Sembra la trama di un film d’azione, il racconto di questo maledetto lunedì 13 aprile. A cinquanta miglia dalla Libia viene captata una richiesta di soccorso da un barcone stracarico di immigrati. Convergono un pattugliatore islandese, «Tyr», del dispositivo Triton, l’operazione internazionale di Frontex, la polizia di frontiera europea, e un rimorchiatore italiano, «Asso 21», che staziona davanti alle piattaforme petrolifere. Sono le 15.30 di lunedì pomeriggio. Si avvicina una piccola imbarcazione veloce con quattro uomini in tuta gialla armati di fucili e con la bandiera libica a poppa. I quattro sparano un paio di colpi aria, due libici saltano sulla imbarcazione che aveva trasportato gli immigrati, un altro colpo di fucile e il barchino veloce e il peschereccio si allontanano, l’uno a traino dell’altro.
L’intervento della Marina
Scatta l’allarme alla sala operativa delle Capitanerie di porto, a Roma. Una nave della Marina militare cerca di individuare i fuggitivi. Un elicottero intercetta le due imbarcazioni che si separano, cambiando rotta. A questo punto il mezzo della Marina militare deve decidere se inseguire il barchino veloce o il peschereccio che aveva trasportato i profughi.

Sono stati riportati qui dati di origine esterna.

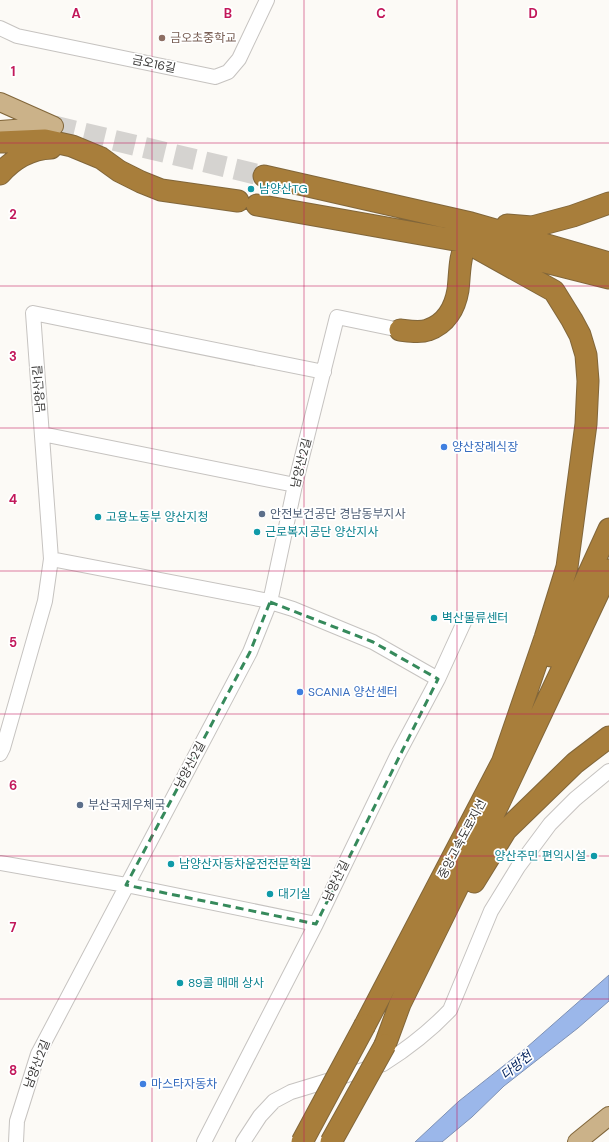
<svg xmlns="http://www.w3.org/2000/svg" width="609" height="1142" font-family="'DM Sans','Noto Sans KR',sans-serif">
  <rect width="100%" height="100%" fill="#fcfaf6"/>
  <path fill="#9bb7ea" stroke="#7e91b4" d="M 609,975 L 609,1001 L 578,1028 L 504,1086 L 472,1117 L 442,1142 L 415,1142 L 459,1101 L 526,1048 Z"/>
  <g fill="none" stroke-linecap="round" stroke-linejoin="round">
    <path stroke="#d5d3d0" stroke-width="21" stroke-dasharray="21 10" stroke-linecap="butt" d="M 54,126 L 264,176"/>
    <defs>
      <path id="minor" d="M 0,28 L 17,36 L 215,77 L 228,72 L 239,59 L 267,0
        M 42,434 L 295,485
        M 51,559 L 264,600 L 293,609 L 373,642 L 438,679
        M 0,754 L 3,748 L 45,601 L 51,559 L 33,313 L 324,372
        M 0,863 L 126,885 L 316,924
        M 16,1142 L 17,1121 L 38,1054 L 250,652 L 270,602 L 295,485 L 337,317 L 400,330
        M 204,1142 L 316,924 L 397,756 L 438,679 L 465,620
        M 243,1142 L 260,1116 L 274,1101 L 291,1092 L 383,1064 C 407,1049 431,1030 450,1010 L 491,911 L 518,867 L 550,824 L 575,799 L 609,771"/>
      <path id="major" d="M 0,102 L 54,126
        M 0,130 L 53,126
        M 577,1142 L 609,1116"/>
      <path id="highway" d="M 0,142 L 45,140 L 72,146 L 101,158 L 119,171 L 141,182 L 161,190 L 238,201
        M 0,174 C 13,159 31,149 51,148
        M 264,176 L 471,223 L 609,263
        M 257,205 L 466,242 L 609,278
        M 507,225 L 532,227 L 573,216 L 609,203
        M 400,330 C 409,331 420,333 428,330 C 446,324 455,308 458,290 C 460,273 459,258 466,242 L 554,291 L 572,320 L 580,335 L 586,355 L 588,381 L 586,424 L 567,567 L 545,638 L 500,769
        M 551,656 L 609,529
        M 474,882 L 506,830 L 575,763 L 609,737
        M 365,1025 L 506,755
        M 385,1045 L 400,1004 L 500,801 L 609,570"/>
    </defs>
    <use href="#minor" stroke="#c6c3c0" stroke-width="16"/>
    <use href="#major" stroke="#81663a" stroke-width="20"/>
    <use href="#highway" stroke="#81663a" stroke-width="23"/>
    <use href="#minor" stroke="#fff" stroke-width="14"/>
    <use href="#major" stroke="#cbb289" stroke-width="18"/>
    <use href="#highway" stroke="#a87e3b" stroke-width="21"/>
    <defs>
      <path id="highway-bridge" d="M 302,1142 L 365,1025
        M 331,1142 L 385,1045"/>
    </defs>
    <use href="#highway-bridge" stroke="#81663a" stroke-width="23" stroke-linecap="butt"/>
    <use href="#highway-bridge" stroke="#a87e3b" stroke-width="21"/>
  </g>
  <path fill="none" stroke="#368a5c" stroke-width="3" stroke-dasharray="8 5" stroke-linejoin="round" d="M 270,602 L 373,642 L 438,679 L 316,924 L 126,885 L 250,652 Z"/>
  <path fill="none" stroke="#c2185b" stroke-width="1" stroke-opacity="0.55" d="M 152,0 L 152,1142M 304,0 L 304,1142M 457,0 L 457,1142M 0,143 L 609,143M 0,286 L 609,286M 0,428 L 609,428M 0,571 L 609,571M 0,714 L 609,714M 0,856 L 609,856M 0,999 L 609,999"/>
  <circle fill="#8d6e63" stroke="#fff" stroke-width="1.5" cx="162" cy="38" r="4"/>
  <g fill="#0f9aa8" stroke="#fff" stroke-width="1.5">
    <circle cx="251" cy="189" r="4"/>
    <circle cx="98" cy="517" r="4"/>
    <circle cx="257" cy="532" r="4"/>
    <circle cx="434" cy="618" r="4"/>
    <circle cx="594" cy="856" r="4"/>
    <circle cx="171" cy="864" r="4"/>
    <circle cx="270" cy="894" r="4"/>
    <circle cx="180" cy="983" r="4"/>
  </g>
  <g fill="#3f7fe0" stroke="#fff" stroke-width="1.5">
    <circle cx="444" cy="447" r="4"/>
    <circle cx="300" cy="692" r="4"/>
    <circle cx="143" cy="1084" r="4"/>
  </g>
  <g fill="#5c6f8a" stroke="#fff" stroke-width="1.5">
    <circle cx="262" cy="514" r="4"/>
    <circle cx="80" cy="805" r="4"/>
  </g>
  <g text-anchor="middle" stroke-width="3.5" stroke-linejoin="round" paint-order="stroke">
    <g font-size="12" fill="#785e54" stroke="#fff" text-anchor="start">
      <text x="170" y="42">금오초중학교</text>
    </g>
    <g font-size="12" fill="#393837" stroke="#fff">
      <text transform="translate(154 64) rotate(12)" y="4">금오16길</text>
      <text transform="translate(39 389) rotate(-94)" y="4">남양산1길</text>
      <text transform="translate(301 463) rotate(-76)" y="4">남양산2길</text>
      <text transform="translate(190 765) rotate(-62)" y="4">남양산2길</text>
      <text transform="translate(462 839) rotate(-62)" y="4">중앙고속도로지선</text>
      <text transform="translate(336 881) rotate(-64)" y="4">남양산길</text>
      <text transform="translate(37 1064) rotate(-69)" y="4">남양산2길</text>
    </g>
    <g font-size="12" fill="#0d838f" stroke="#fff" text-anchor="start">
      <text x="259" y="193">남양산TG</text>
      <text x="106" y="521">고용노동부 양산지청</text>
      <text x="265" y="536">근로복지공단 양산지사</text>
      <text x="442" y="622">벽산물류센터</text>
      <text x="586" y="860" text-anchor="end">양산주민 편익시설</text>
      <text x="179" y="868">남양산자동차운전전문학원</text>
      <text x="278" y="898">대기실</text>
      <text x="188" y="987">89콜 매매 상사</text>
    </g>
    <g font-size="12" fill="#366cbe" stroke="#fff" text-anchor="start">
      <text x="452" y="451">양산장례식장</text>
      <text x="308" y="696">SCANIA 양산센터</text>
      <text x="151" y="1088">마스타자동차</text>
    </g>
    <g font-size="12" fill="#4e5e75" stroke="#fff" text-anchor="start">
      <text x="270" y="518">안전보건공단 경남동부지사</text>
      <text x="88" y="809">부산국제우체국</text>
    </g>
    <g font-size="13" font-style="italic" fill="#072660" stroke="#fff">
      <text transform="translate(516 1065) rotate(-39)" y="5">다방천</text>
    </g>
  </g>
  <g font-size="13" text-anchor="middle" font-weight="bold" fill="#c2185b" stroke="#fff" stroke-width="3.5" stroke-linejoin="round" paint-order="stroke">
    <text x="76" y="18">A</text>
    <text x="228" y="18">B</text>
    <text x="381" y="18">C</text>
    <text x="533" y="18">D</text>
    <text x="13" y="76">1</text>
    <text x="13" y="219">2</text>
    <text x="13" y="361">3</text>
    <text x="13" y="504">4</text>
    <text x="13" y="647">5</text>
    <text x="13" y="790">6</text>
    <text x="13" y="932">7</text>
    <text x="13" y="1075">8</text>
  </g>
</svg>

Sceglie il barchino, lo raggiunge e lo lascia andare dopo che i due uomini in tuta gialla si erano qualificati come guardacoste libici. Comportamento incomprensibile. A maggior ragione dopo l’episodio del 15 febbraio scorso quando, sempre nelle acque a ridosso della costa libica, gli uomini di un mezzo della Guardia costiera erano stati minacciati e hanno dovuto abbandonare un gommone appena sequestrato. Ma perchè non hanno cercato di bloccare il peschereccio?
Era stato il capitano di «Asso 21» a mandare a Roma una mail dettagliata nella quale ricostruiva quanto accaduto. Mentre stavano trasbordando i 250 immigrati, è arrivato un battello di sei metri battente bandiera libica, con 4 persone armate a bordo in tuta gialla. «Dopo aver iniziato a urlare contro gli immigrati hanno sparato due colpi di fucile in aria. Alcuni immigrati si tuffavano in mare e venivano subito recuperati. Due dei quattro libici in tuta gialla saltavano nel barcone esplodendo poi un colpo di fucile in aria a scopo intimidatorio e si allontanavano».
Il comandante islandese
Anche il comandante del pattugliatore islandese «Tyr» relazionava su quanto accaduto, trovandosi solo 0,7 miglia dal rimorchiatore italiano, e avendo a bordo altri 342 immigrati. «Abbiamo sentito due colpi di arma da fuoco. Da comunicazioni via radio con Asso 21 il natante era identificato come mezzo della guardia costiera libica». Dal Viminale sono partite richieste di rapporti dettagliati sull’accaduto e un quesito alla Farnesina: noi riconosciamo il governo di Tripoli? Quella motovedetta è tutelata dall’immunità di giurisdizione?